KAUST Uncovers Plant Mechanism to Combat Extreme Heat
King Abdullah University of Science and Technology (KAUST) has pinpointed a crucial way plants fight back against extreme heat, opening a potential route to hardier crops in some of the world’s toughest climates.
In a new study, a research team led by Professor Monika Chodasiewicz uncovered a protective mechanism inside chloroplasts – the tiny powerhouses of plant cells where photosynthesis takes place. Under high temperatures, this mechanism helps safeguard and then restore the plant’s ability to turn sunlight into chemical energy.
Heat is one of the most brutal enemies of plant productivity. When temperatures soar, photosynthesis falters, growth slows, and yields drop. That makes protecting this process central to any serious effort to secure food supplies in a warming world.
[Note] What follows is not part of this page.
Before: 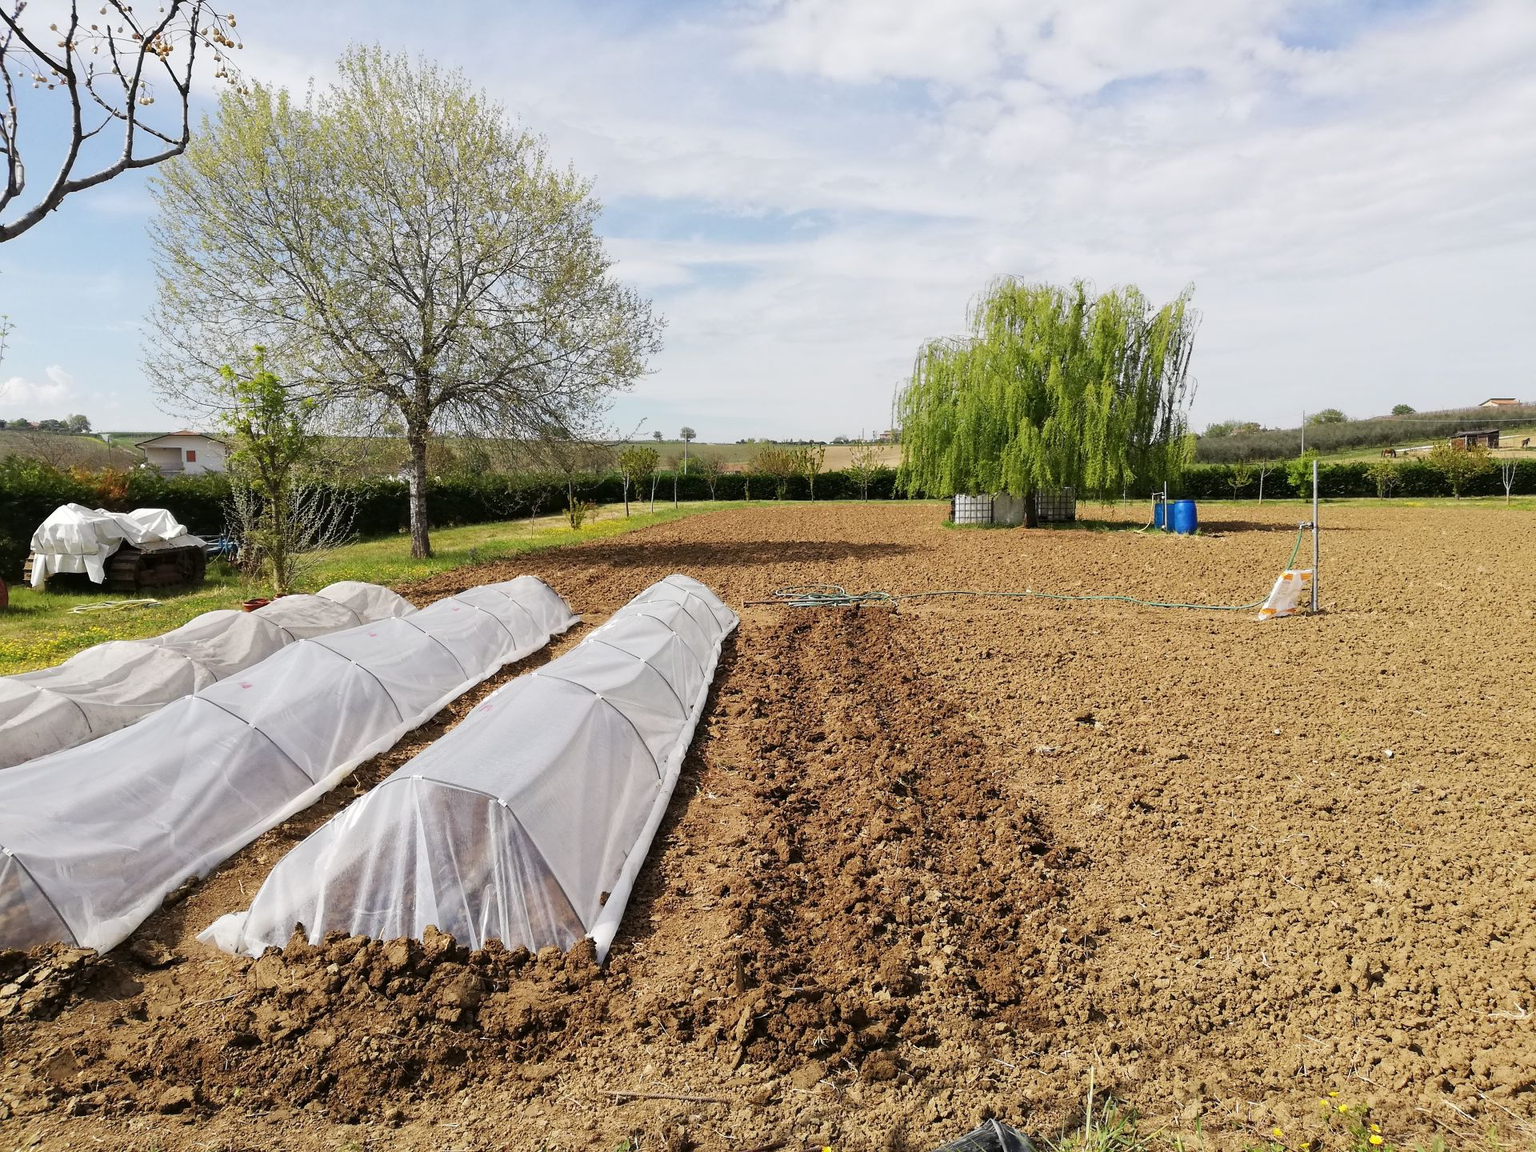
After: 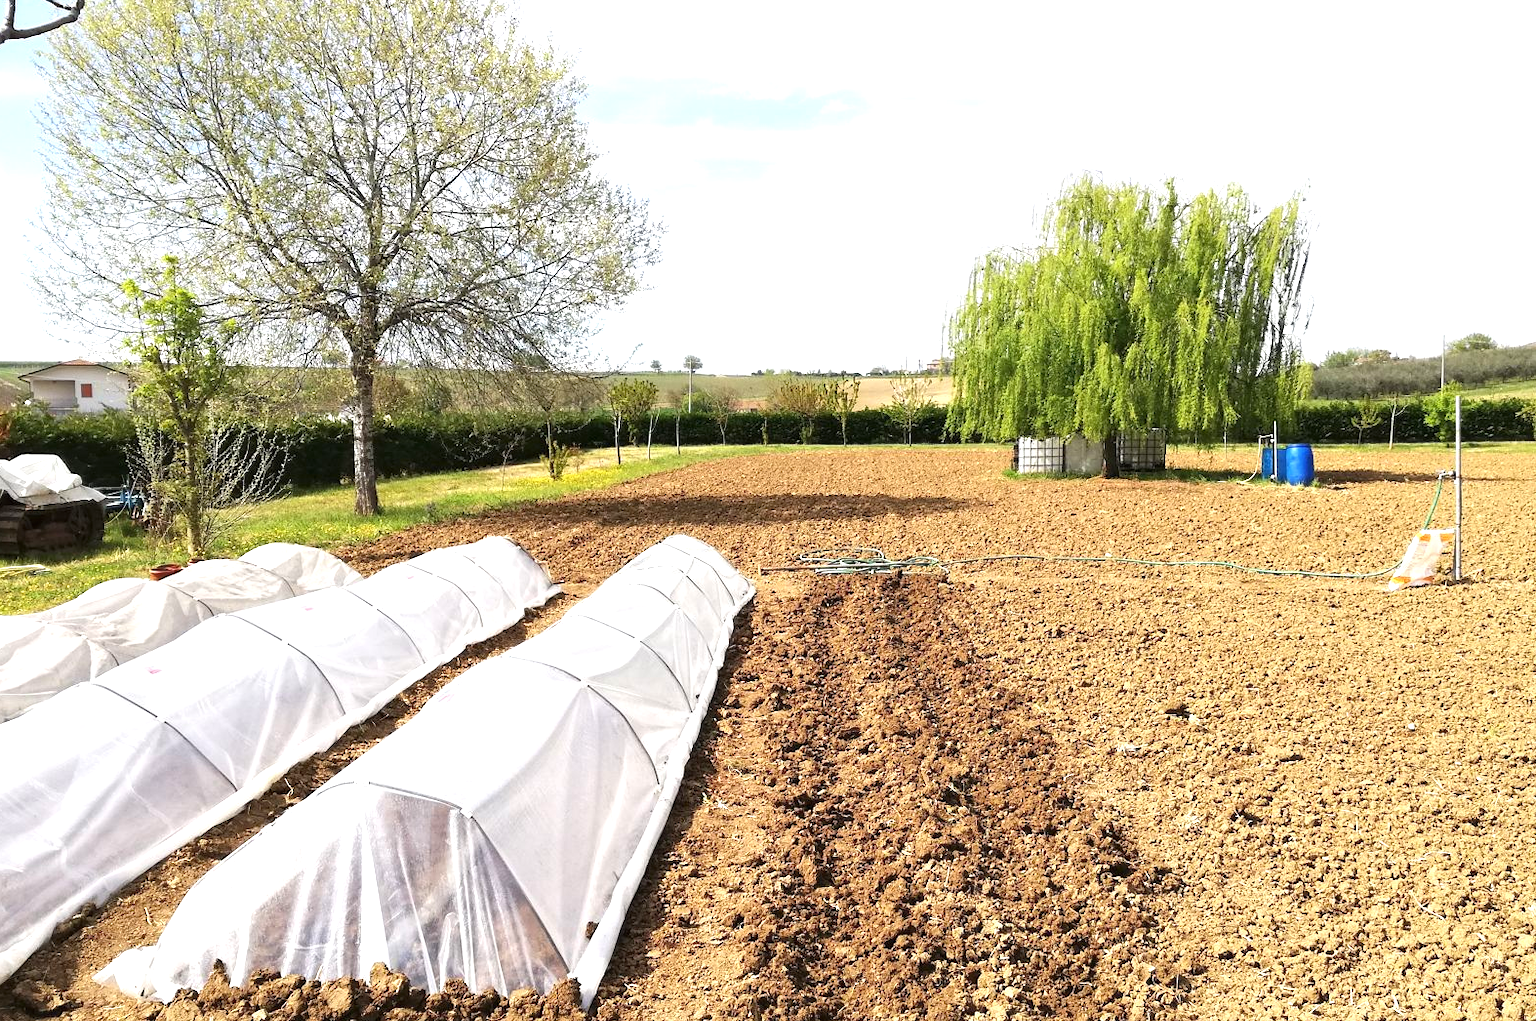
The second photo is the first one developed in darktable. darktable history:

Chodasiewicz and her colleagues focused on chlorophyll, the pigment that captures light. She explained that a chlorophyll protein can form protective granules inside the chloroplast. Their function had been unclear. The study shows these granules act as a shield, preserving the machinery of photosynthesis when temperatures climb, and helping it bounce back once conditions ease.
This is more than a narrow lab finding. The work feeds into the fast-growing field of phase-separated biomolecular condensates in plant biology – tiny, membrane-free compartments that organize and protect key cellular processes. By understanding how these condensates work under heat stress, scientists gain a new toolkit for breeding or engineering crops that keep producing even as heatwaves intensify.
The implications stretch far beyond academic curiosity. As climate change drives up global temperatures and strains water supplies, crops in arid and semi-arid regions face mounting pressure. Insights like these could guide future breeding programs and biotechnological interventions aimed at keeping photosynthesis – and harvests – alive in desert and desertifying landscapes.
In short, KAUST’s discovery offers something rare in the climate era: a clear, molecular-level clue to how plants endure heat, and a tangible starting point for building the next generation of resilient crops.